Across the data below, in how many lines does the word "size" appear? Give only the number.

# SUPPLIED RECORDS
__________

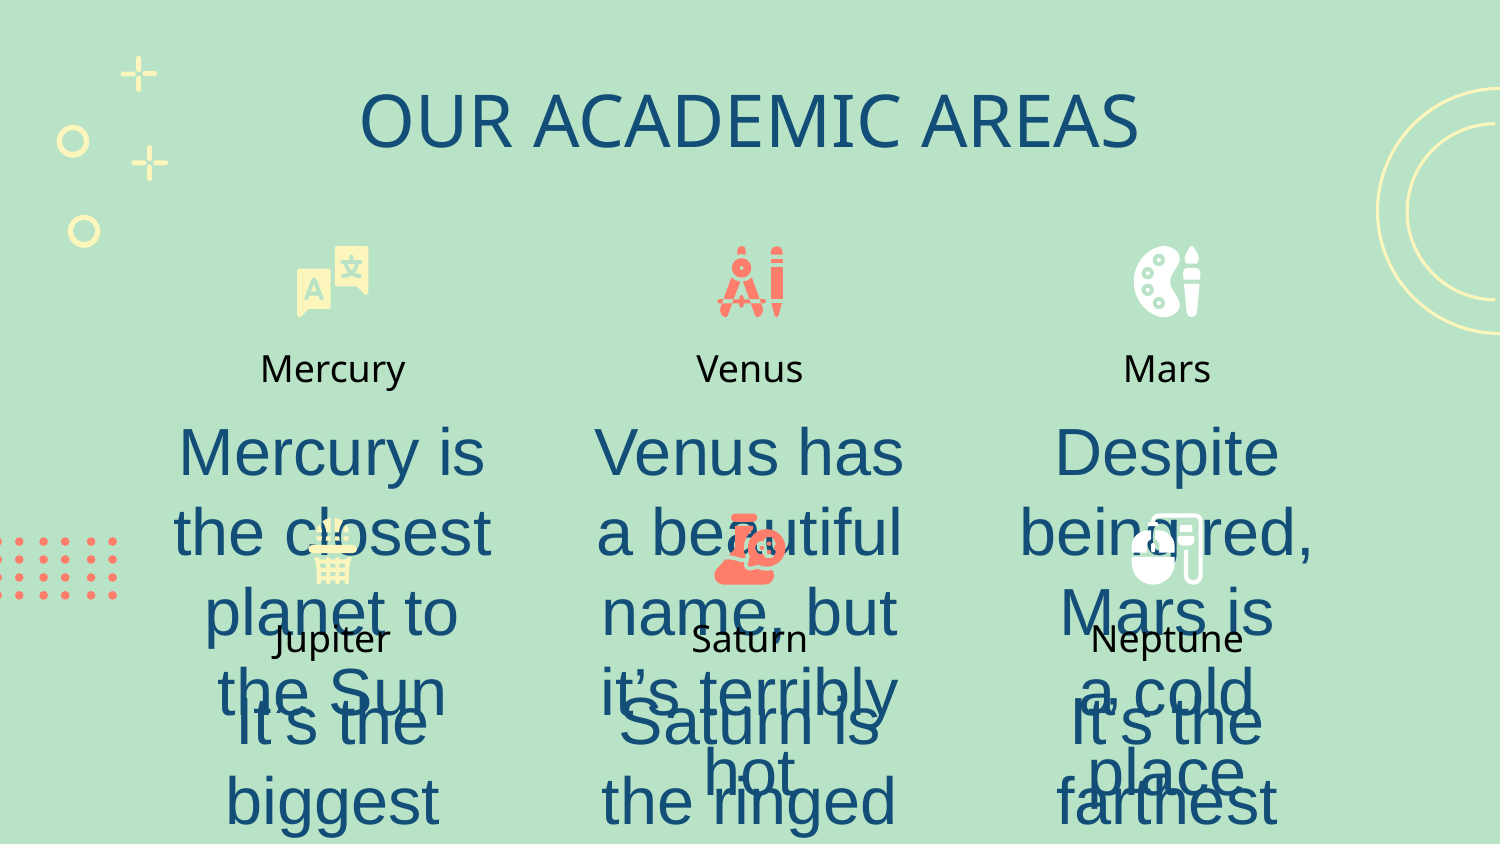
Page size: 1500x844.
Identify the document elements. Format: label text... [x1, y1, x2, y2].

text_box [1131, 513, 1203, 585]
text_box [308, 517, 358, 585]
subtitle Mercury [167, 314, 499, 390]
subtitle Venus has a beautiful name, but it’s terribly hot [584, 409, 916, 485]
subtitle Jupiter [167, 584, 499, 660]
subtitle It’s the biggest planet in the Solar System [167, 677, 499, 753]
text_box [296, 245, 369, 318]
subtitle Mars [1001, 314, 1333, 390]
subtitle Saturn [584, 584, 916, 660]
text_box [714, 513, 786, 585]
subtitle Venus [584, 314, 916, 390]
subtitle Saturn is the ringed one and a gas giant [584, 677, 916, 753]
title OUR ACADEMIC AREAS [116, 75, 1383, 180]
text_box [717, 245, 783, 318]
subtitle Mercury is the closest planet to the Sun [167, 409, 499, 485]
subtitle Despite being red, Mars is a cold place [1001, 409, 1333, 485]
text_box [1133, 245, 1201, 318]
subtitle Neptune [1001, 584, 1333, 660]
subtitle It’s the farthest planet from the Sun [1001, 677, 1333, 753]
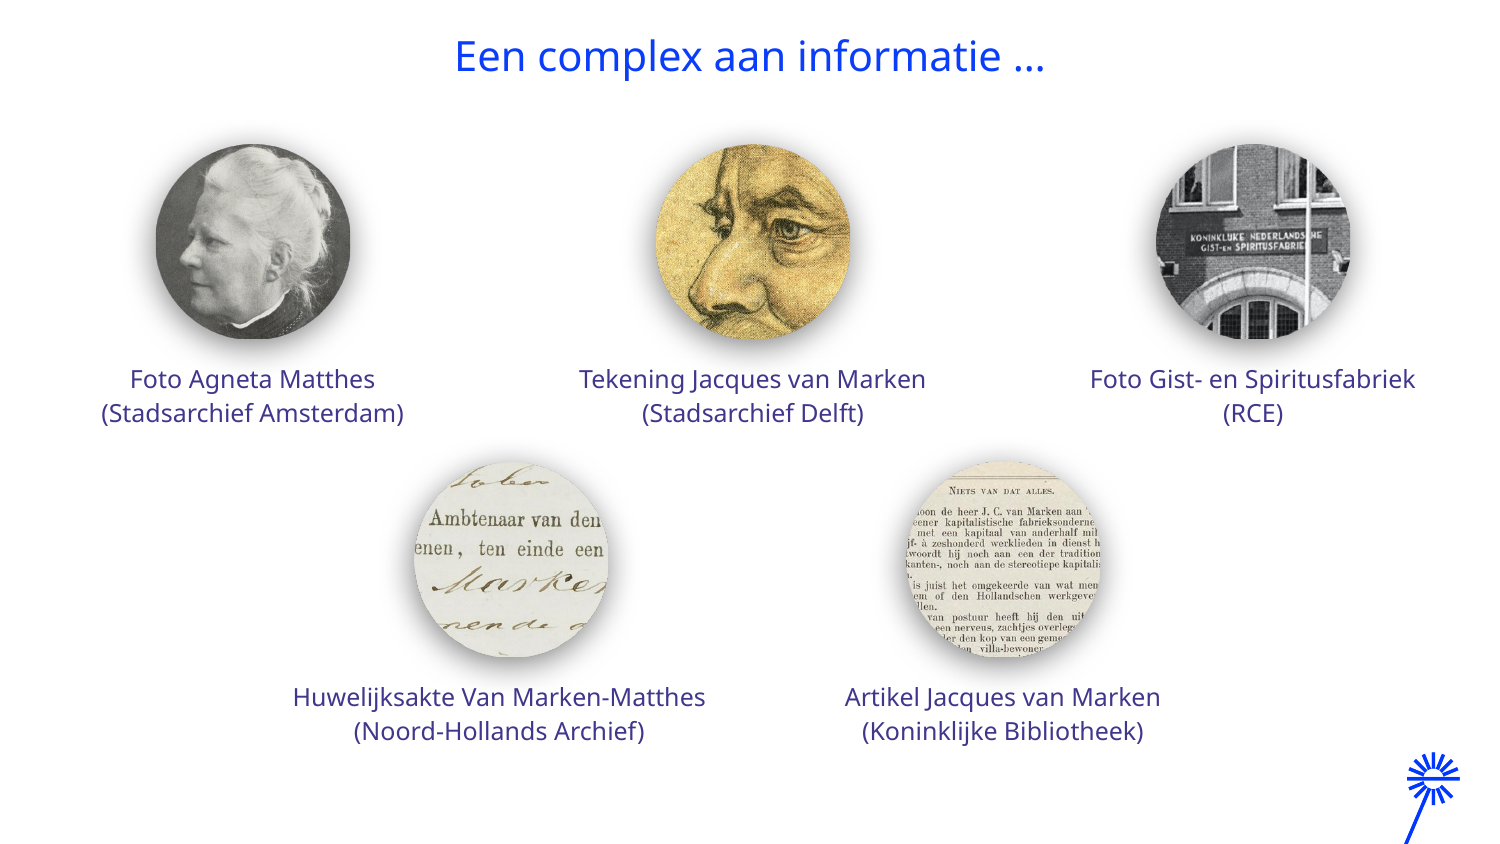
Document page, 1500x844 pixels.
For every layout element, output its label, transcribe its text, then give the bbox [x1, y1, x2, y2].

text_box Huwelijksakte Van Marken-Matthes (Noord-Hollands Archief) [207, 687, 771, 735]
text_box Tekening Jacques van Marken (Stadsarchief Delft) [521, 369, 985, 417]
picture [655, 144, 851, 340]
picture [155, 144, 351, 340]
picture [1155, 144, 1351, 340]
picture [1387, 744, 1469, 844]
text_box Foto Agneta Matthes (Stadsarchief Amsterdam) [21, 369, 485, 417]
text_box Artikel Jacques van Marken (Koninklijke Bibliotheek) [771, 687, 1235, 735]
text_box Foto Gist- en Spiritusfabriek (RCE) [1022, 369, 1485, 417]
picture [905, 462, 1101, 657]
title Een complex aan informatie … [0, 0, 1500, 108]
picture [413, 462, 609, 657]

__________

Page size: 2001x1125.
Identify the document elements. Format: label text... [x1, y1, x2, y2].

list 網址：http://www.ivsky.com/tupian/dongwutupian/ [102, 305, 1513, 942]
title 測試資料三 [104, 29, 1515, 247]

__________

# ANSWER FOR THE TASK
2